Consider the Booty Bay Bodyguard.
A measly 5/4 for five mana with taunt. An elementally, exceedingly bad card, superseded by even the meekest of commons like Fen Creeper or Silver Hand Knight. The power gap between it and the universally included Sludge Belcher is laughable, so it’s no surprise that the Belcher is hidden behind an austere wing of Naxxramas, while the Booty Bay Bodyguard appears in every starter deck under the sun.
This isn’t the case with every basic card, Sen’jin Shieldmasta is 3/5 for four with taunt that still sees a fair amount of high-level play right alongside its starter-deck inclusion. But that’s certainly the exception, not the rule. By and large, the class-neutral cards you start with in Hearthstone are bad. War Golem is a shadow of the much more expensive Dr. Boom, and the upcoming Dark Iron Skulker makes Stormpike Commando even more irrelevant. Goldshire Footman, Ironforge Rifleman, Frostwolf Grunt, Silverback Patriarch, all chaff, and all cards you’re forced to graduate from.

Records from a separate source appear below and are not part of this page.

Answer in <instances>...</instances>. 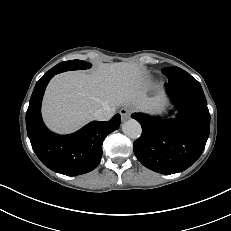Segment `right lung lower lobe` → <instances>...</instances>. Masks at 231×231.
<instances>
[{
	"mask_svg": "<svg viewBox=\"0 0 231 231\" xmlns=\"http://www.w3.org/2000/svg\"><path fill=\"white\" fill-rule=\"evenodd\" d=\"M58 71H48L37 83L26 113V127L32 148L49 169L67 175H81L95 169L101 161L105 137L120 126L116 114L110 121H93L70 135H58L44 125L41 101L50 79Z\"/></svg>",
	"mask_w": 231,
	"mask_h": 231,
	"instance_id": "98d812e1",
	"label": "right lung lower lobe"
}]
</instances>
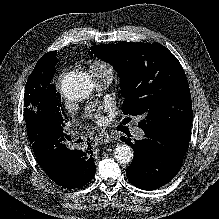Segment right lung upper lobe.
I'll return each instance as SVG.
<instances>
[{"instance_id": "1", "label": "right lung upper lobe", "mask_w": 219, "mask_h": 219, "mask_svg": "<svg viewBox=\"0 0 219 219\" xmlns=\"http://www.w3.org/2000/svg\"><path fill=\"white\" fill-rule=\"evenodd\" d=\"M47 54H53L54 56H55V61H57L58 62V60H57V58H56V51H52V52H49V53H47Z\"/></svg>"}]
</instances>
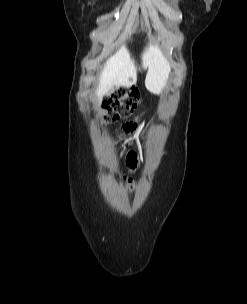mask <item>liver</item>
Here are the masks:
<instances>
[{
    "instance_id": "1",
    "label": "liver",
    "mask_w": 247,
    "mask_h": 304,
    "mask_svg": "<svg viewBox=\"0 0 247 304\" xmlns=\"http://www.w3.org/2000/svg\"><path fill=\"white\" fill-rule=\"evenodd\" d=\"M142 68H147L145 86L151 93L158 94L166 87L171 72L170 63L157 45L149 44L141 56ZM137 66L129 51L122 46L105 63L95 92L98 102L114 87H131L137 82ZM140 70V68H139Z\"/></svg>"
}]
</instances>
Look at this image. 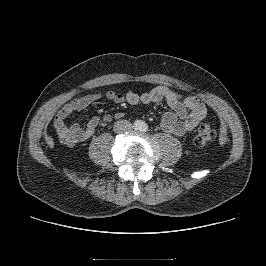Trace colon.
<instances>
[{
    "label": "colon",
    "mask_w": 266,
    "mask_h": 266,
    "mask_svg": "<svg viewBox=\"0 0 266 266\" xmlns=\"http://www.w3.org/2000/svg\"><path fill=\"white\" fill-rule=\"evenodd\" d=\"M216 138L215 129L208 123L200 124L196 130L194 144L197 147H205Z\"/></svg>",
    "instance_id": "obj_1"
}]
</instances>
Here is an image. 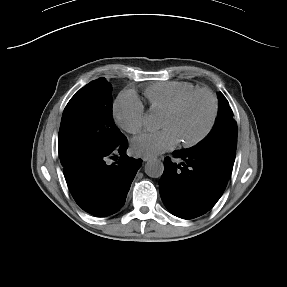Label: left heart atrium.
Wrapping results in <instances>:
<instances>
[{
    "label": "left heart atrium",
    "instance_id": "1",
    "mask_svg": "<svg viewBox=\"0 0 287 287\" xmlns=\"http://www.w3.org/2000/svg\"><path fill=\"white\" fill-rule=\"evenodd\" d=\"M179 139L171 128H164L155 133H146L136 137L132 142L134 152L143 156H156L174 148Z\"/></svg>",
    "mask_w": 287,
    "mask_h": 287
}]
</instances>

The cynic in us says that the reason Blizzard saddles us with these awful cards when we begin our Hearthstone career is so we’re encouraged to spend all our money on new packs to get the luck and dust necessary to craft a reasonable deck. That is, of course, true. This is a free-to-play video game and like all free-to-play video games it needs incentives for people to spend money. I’ve spent hundreds and hundreds of dollars on Hearthstone, and that’s honestly a pretty modest number compared to other players. However, I probably wouldn’t have spent that money if I could win games with Booty Bay Bodyguard in my deck. Sure, there’s the dream of grinding your way to Legend using nothing more than earned gold, and if you actually have time for that, well, god bless. The rest of us will be burning the money to keep the machine.
This is always the hangup I have when I try to explain Hearthstone to people. I talk about how the mechanics have been polished to a mirror shine, and how the competitive community is ridiculously strong and tight-knit. But then you’re forced to mention that, yeah, if you want to have a competitive deck you’re going to either have to play a ton of Hearthstone or make peace with spending say, $30, on digital cards. When you say it like that, it comes off kinda malicious right?
But here’s the thing. We need bad cards in Hearthstone.
It’s for Blizzard’s benefit sure, but it also helps us as players. It’s a learning mechanism. When I first started playing Hearthstone, I had no idea that the Booty Bay Bodyguard was bad. In fact it was one of my favorite cards, because I got to hit face for five hot damage while knowing that it had taunt, so I was protected. I didn’t know that it traded evenly with Chillwind Yeti which cost one mana less, nor did I realize that paying extra for taunt and subpar health was a fast way to lose a game. I ran Goldshire Footman and Lord of the Arena, and spent my first few weeks in Hearthstone watching those cards get swallowed up by the better, but not obviously so, minions like Knife Juggler and Harvest Golem. Eventually, after a bunch of pain and losing and sadness, I understood what makes a Hearthstone card good.
If new players came into the game with an already fashionable, superior deck, would they ever learn? Sure eventually, but it’s a lot easier to climb out of the muck of mediocrity when you’re watching your sub-par deck fail right in front of your eyes.
So yes, those terrible neutrals do line Blizzard’s pockets, but I think they’re also integral to what makes Hearthstone work. We’re always going to need bad cards to set the bar for the good ones.